GIVEN DATA
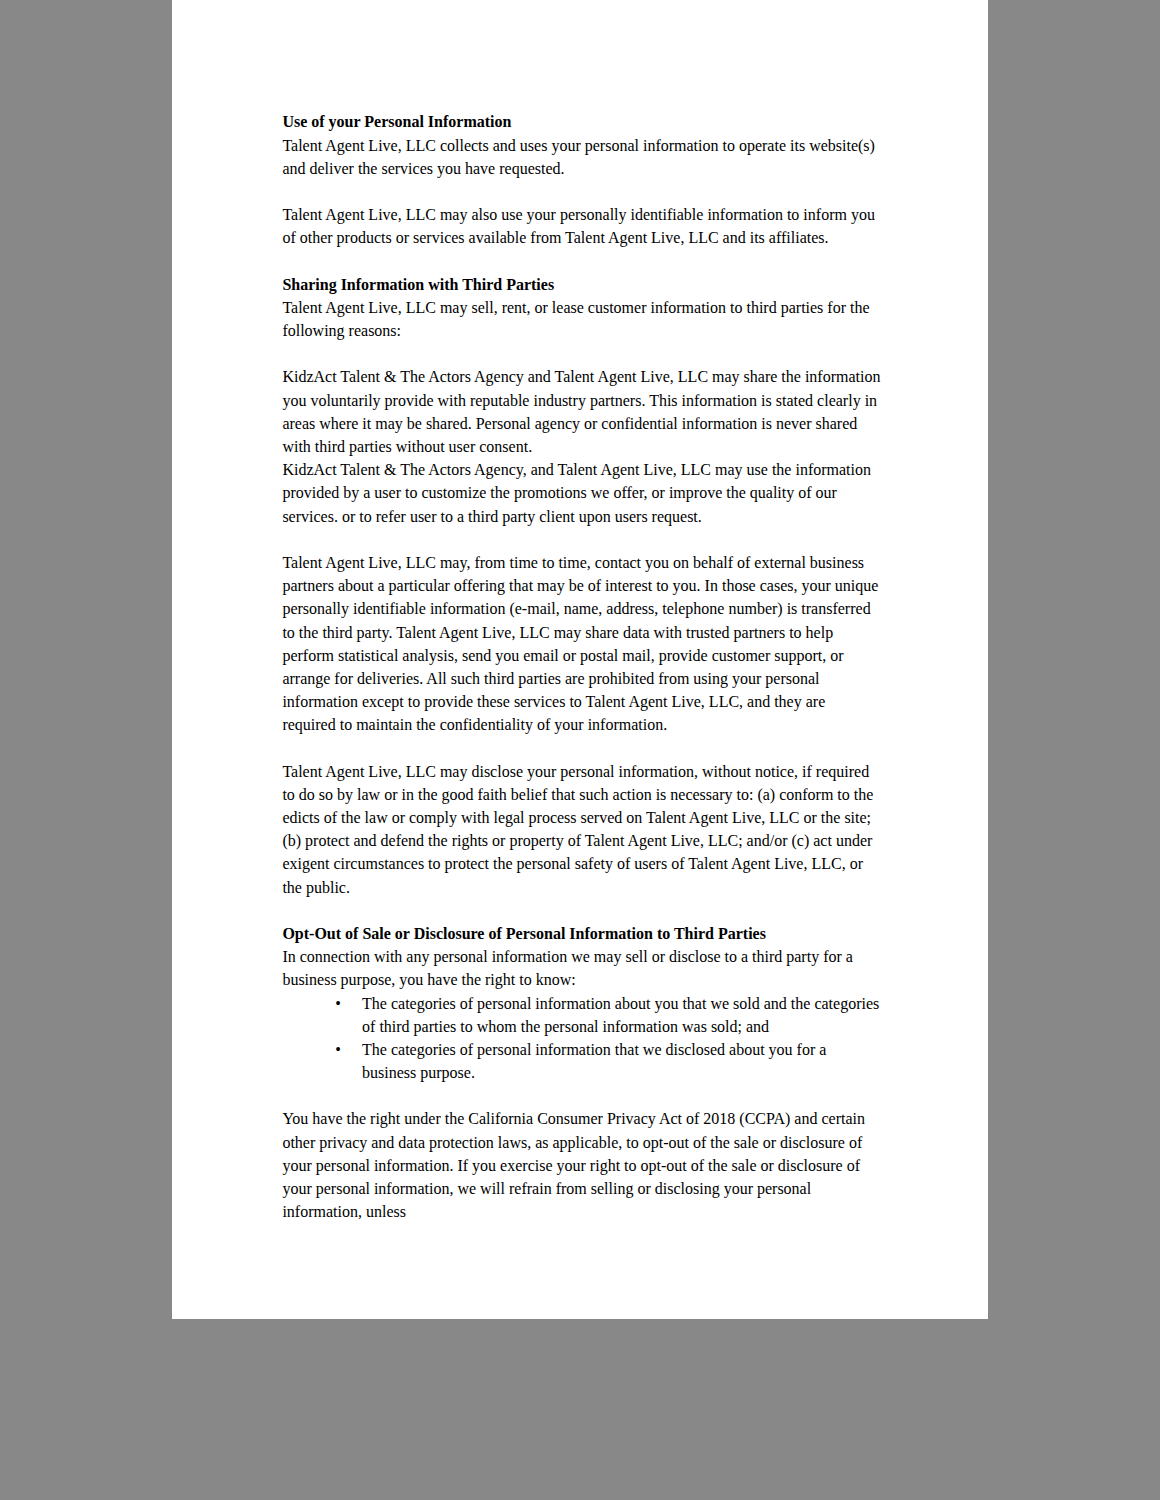Use of your Personal Information
Talent Agent Live, LLC collects and uses your personal information to operate its website(s) and deliver the services you have requested.
Talent Agent Live, LLC may also use your personally identifiable information to inform you of other products or services available from Talent Agent Live, LLC and its affiliates.
Sharing Information with Third Parties
Talent Agent Live, LLC may sell, rent, or lease customer information to third parties for the following reasons:
KidzAct Talent & The Actors Agency and Talent Agent Live, LLC may share the information you voluntarily provide with reputable industry partners. This information is stated clearly in areas where it may be shared. Personal agency or confidential information is never shared with third parties without user consent.
KidzAct Talent & The Actors Agency, and Talent Agent Live, LLC may use the information provided by a user to customize the promotions we offer, or improve the quality of our services. or to refer user to a third party client upon users request.
Talent Agent Live, LLC may, from time to time, contact you on behalf of external business partners about a particular offering that may be of interest to you. In those cases, your unique personally identifiable information (e-mail, name, address, telephone number) is transferred to the third party. Talent Agent Live, LLC may share data with trusted partners to help perform statistical analysis, send you email or postal mail, provide customer support, or arrange for deliveries. All such third parties are prohibited from using your personal information except to provide these services to Talent Agent Live, LLC, and they are required to maintain the confidentiality of your information.
Talent Agent Live, LLC may disclose your personal information, without notice, if required to do so by law or in the good faith belief that such action is necessary to: (a) conform to the edicts of the law or comply with legal process served on Talent Agent Live, LLC or the site; (b) protect and defend the rights or property of Talent Agent Live, LLC; and/or (c) act under exigent circumstances to protect the personal safety of users of Talent Agent Live, LLC, or the public.
Opt-Out of Sale or Disclosure of Personal Information to Third Parties
In connection with any personal information we may sell or disclose to a third party for a business purpose, you have the right to know:
The categories of personal information about you that we sold and the categories of third parties to whom the personal information was sold; and
The categories of personal information that we disclosed about you for a business purpose.
You have the right under the California Consumer Privacy Act of 2018 (CCPA) and certain other privacy and data protection laws, as applicable, to opt-out of the sale or disclosure of your personal information. If you exercise your right to opt-out of the sale or disclosure of your personal information, we will refrain from selling or disclosing your personal information, unless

TASK DIRECTIONS
Everything starting at the line containing "Talent Agent Live, LLC may, from" and ending at the line containing "Opt-Out of Sale" in the records above should be repeated exactly, and only that.

WRITTEN RESPONSE
Talent Agent Live, LLC may, from time to time, contact you on behalf of external business partners about a particular offering that may be of interest to you. In those cases, your unique personally identifiable information (e-mail, name, address, telephone number) is transferred to the third party. Talent Agent Live, LLC may share data with trusted partners to help perform statistical analysis, send you email or postal mail, provide customer support, or arrange for deliveries. All such third parties are prohibited from using your personal information except to provide these services to Talent Agent Live, LLC, and they are required to maintain the confidentiality of your information.
Talent Agent Live, LLC may disclose your personal information, without notice, if required to do so by law or in the good faith belief that such action is necessary to: (a) conform to the edicts of the law or comply with legal process served on Talent Agent Live, LLC or the site; (b) protect and defend the rights or property of Talent Agent Live, LLC; and/or (c) act under exigent circumstances to protect the personal safety of users of Talent Agent Live, LLC, or the public.
Opt-Out of Sale or Disclosure of Personal Information to Third Parties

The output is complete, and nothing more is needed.